Fantastic. As a last step, let’s compare the NDVI patterns to patterns in our Wetness index.

ndvi_1 + wet_1 

Huh - they look fairly similar. Did adding space really add anything?

To test this, we can refit our NDVI model without spatial information and compare the spatial and nonspatial model.

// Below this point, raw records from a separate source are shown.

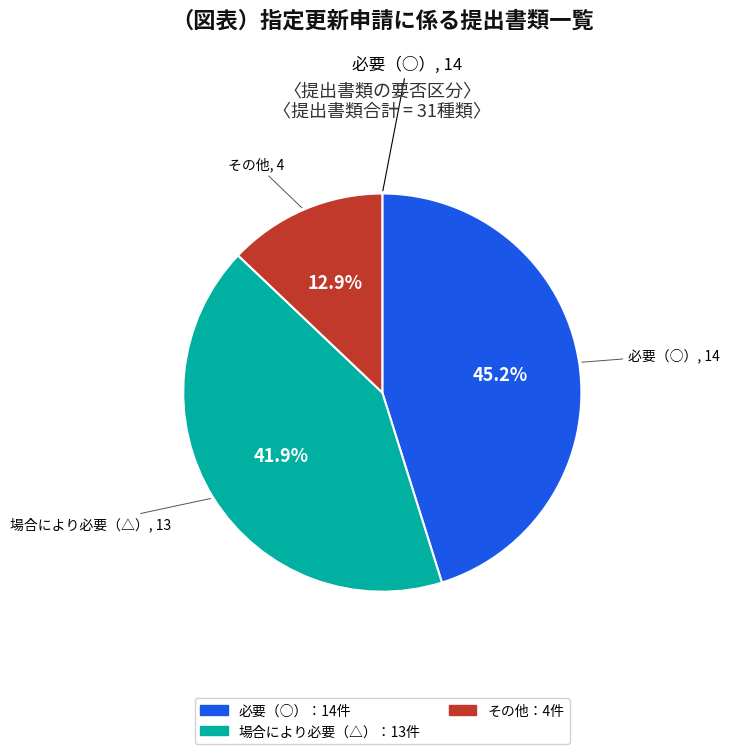

Is there a majority slice in this chart?

No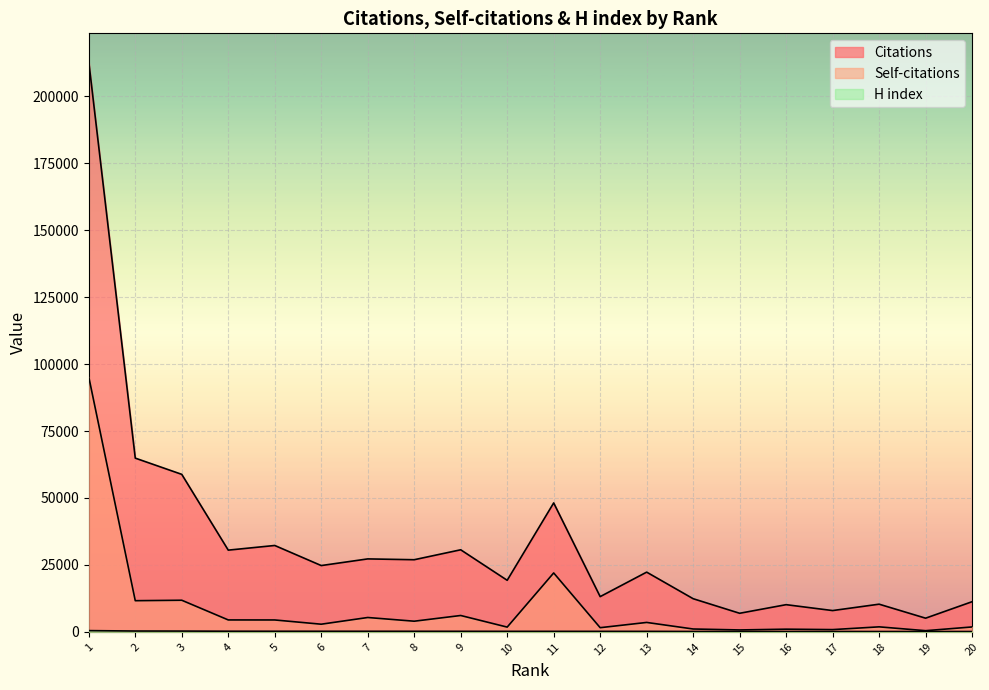

Is it true that H index equals 45 at 17?

False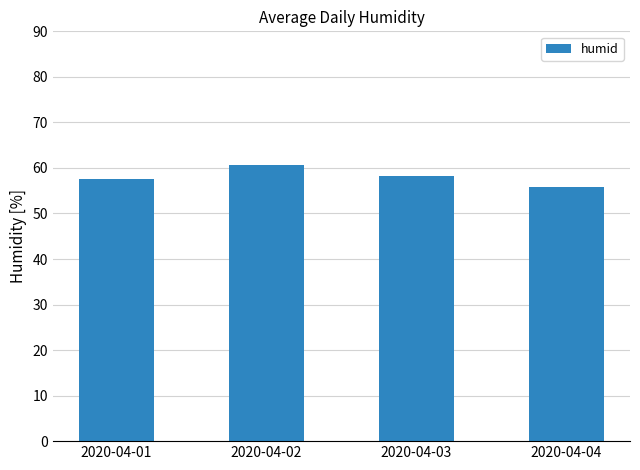

The value at 2020-04-02 is 82.4. True or false?

False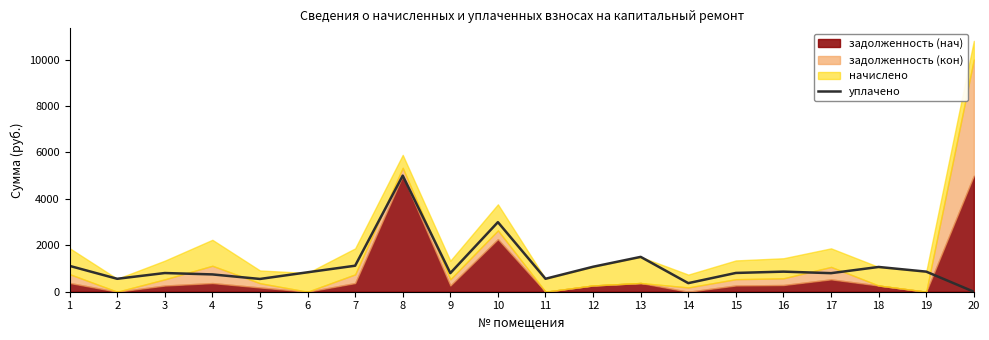

How many interior local valleys (lower than both neighbors) does the data have?

6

boreal_mod_nospace <- alist(
   # likelihood
  NDVI_s ~ dnorm(mu, sigma),
  
  # Data Generating Process
  mu <- a + b * Wet_s, 
  
  
  # Priors
  a ~ dnorm(0,1),
  b ~ dnorm(0,2),
  sigma ~ dexp(2)

)

boreal_fit_nospace <- quap(boreal_mod_nospace,
                   data = dat)

compare(boreal_fit_nospace, boreal_fit)
                       WAIC       SE    dWAIC      dSE     pWAIC       weight
boreal_fit         690.3657 60.58190   0.0000       NA 80.951162 1.000000e+00
boreal_fit_nospace 954.9469 53.80924 264.5812 42.79626  4.793682 3.523115e-58

Now, it’s clear the spatial model is better for prediction. But, AIC-like indices can tend to select more parameter-rich models, It might be worthwhile to have a think about what is going on here, and how much spatial information was needed to improve fit this much - or if your goal really is just prediction, to just go with it.